What I know — in general, people begin taking drugs for a variety of reasons like:
- To feel good.
- To relieve suffering from anxiety, stress or depression,
- To do better, in an activity or social situation.
- Curiosity and “because others are doing it.”
I don’t fully understand the socio-economic trends that are
contributing to the heroin epidemic. However, I realize that the laws have tightened, regarding prescription opiates. Stricter laws to tend to cause some people, who are in pain, to turn to illegals measures. That said, I suspect there are a multitudes of reasons people are using this drug.
Is someone in your life using Heroin?
A heroin addiction may be difficult to speak about with a loved one. People who suffer from addiction are frequently not honest about their substance abuse. However, discussing heroin addiction could be a life-saving conversation. In order to discover the truth and really understand the depth of the problem, you may need to be a bit nosey. Identifying the signs of heroin addiction can be the first step toward your, or someone else’s, recovery.
Understanding the devices a person needs to use the drug and what it actually looks like can help you identify heroin use. In most cases, a heroin user needs certain paraphernalia items in order to actually consume the drug. Heroin can be injected, snorted, or smoked. Needles, pipes, and spoons with lighters are often used. Damaged veins are difficult to inject, so some addicts need to use rubber tubing or elastic bands to make their veins larger.
Heroin itself is a powdery, crumbly substance. It’s often off-white, but its color can range from white to dark brown. Black tar heroin gets its name from the way it looks. This type is a black, sticky substance.
Lifestyle Changes Caused by Heroin Addiction
A heroin addiction may be hard to identify at first. Over time, however, the addiction becomes more real and all-encompassing. A person who is addicted to heroin will soon worry more about getting their next dose than almost anything else.
Heroin injections cause needle marks, so many addicts wear long-sleeve clothing year round in order to hide their scars. Fearing their addiction will be revealed, heroin addicts may become withdrawn from friends and family members. Social and personal isolation is common among addicts. Work and personal relationships may also suffer. An addict may also have trouble with health and personal hygiene.
Medical Effects of Heroin Addiction
Heroin is a powerful opioid that can cause dangerous complications. Sometimes these complications can be life-threatening.
For example, heroin use can cause miscarriage. Some people may contract infectious diseases from needle use, such as HIV and hepatitis. A fatal overdose is also possible.

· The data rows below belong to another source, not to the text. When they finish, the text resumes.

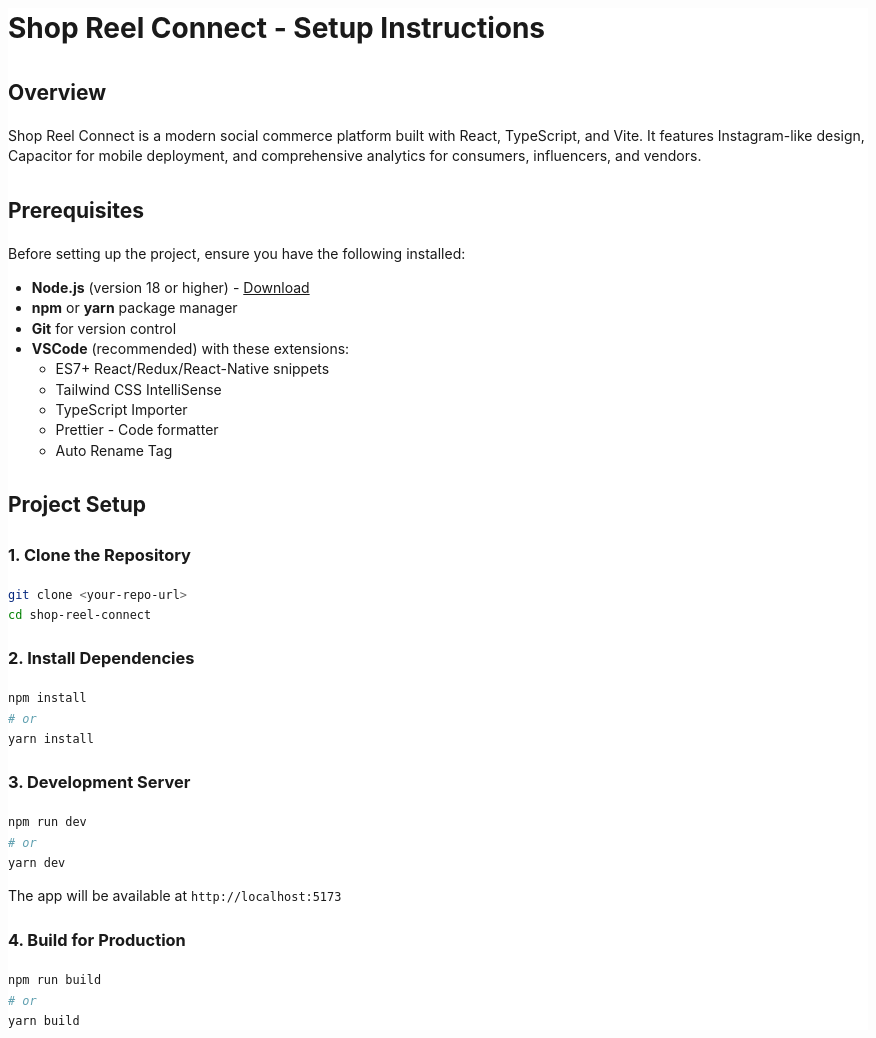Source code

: # Shop Reel Connect - Setup Instructions

## Overview
Shop Reel Connect is a modern social commerce platform built with React, TypeScript, and Vite. It features Instagram-like design, Capacitor for mobile deployment, and comprehensive analytics for consumers, influencers, and vendors.

## Prerequisites
Before setting up the project, ensure you have the following installed:

- **Node.js** (version 18 or higher) - [Download](https://nodejs.org/)
- **npm** or **yarn** package manager
- **Git** for version control
- **VSCode** (recommended) with these extensions:
  - ES7+ React/Redux/React-Native snippets
  - Tailwind CSS IntelliSense
  - TypeScript Importer
  - Prettier - Code formatter
  - Auto Rename Tag

## Project Setup

### 1. Clone the Repository
```bash
git clone <your-repo-url>
cd shop-reel-connect
```

### 2. Install Dependencies
```bash
npm install
# or
yarn install
```

### 3. Development Server
```bash
npm run dev
# or
yarn dev
```
The app will be available at `http://localhost:5173`

### 4. Build for Production
```bash
npm run build
# or
yarn build
```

Long-term heroin use damages organs, the brain, and the skin. Addicts may develop kidney, liver, or heart disease because of their drug use. Additives in heroin may coagulate or clog blood vessels and veins. This can lead to strokes and permanent organ damage. Some additives are deadly and can kill a person within minutes. Unfortunately, it’s often impossible to tell what has been mixed with heroin unless you conduct tests. Many illegal drugs, such as heroin, are laced with dangerous substances that are only identified after a tragic accident.
Babies born to heroin addicts are often underweight. If the mother is using while pregnant, the baby may be born physically addicted to heroin, too. If this happens, the child may experience neonatal abstinence syndrome. The infant will need to detox and go through withdrawal after birth.
Getting Help for an Addiction
If you’re addicted to heroin and need help, reach out to a loved one or a doctor you can trust. They can help you find treatment facilities, medical help, and addiction experts who can help you get clean.
The first step to getting better is admitting you have a problem. Kicking your habit may not happen the first time you try it. Some people require multiple attempts before it finally lasts. However, determination and dedication can go along way to helping you—and the people you love—heal and move toward a happier, healthier life.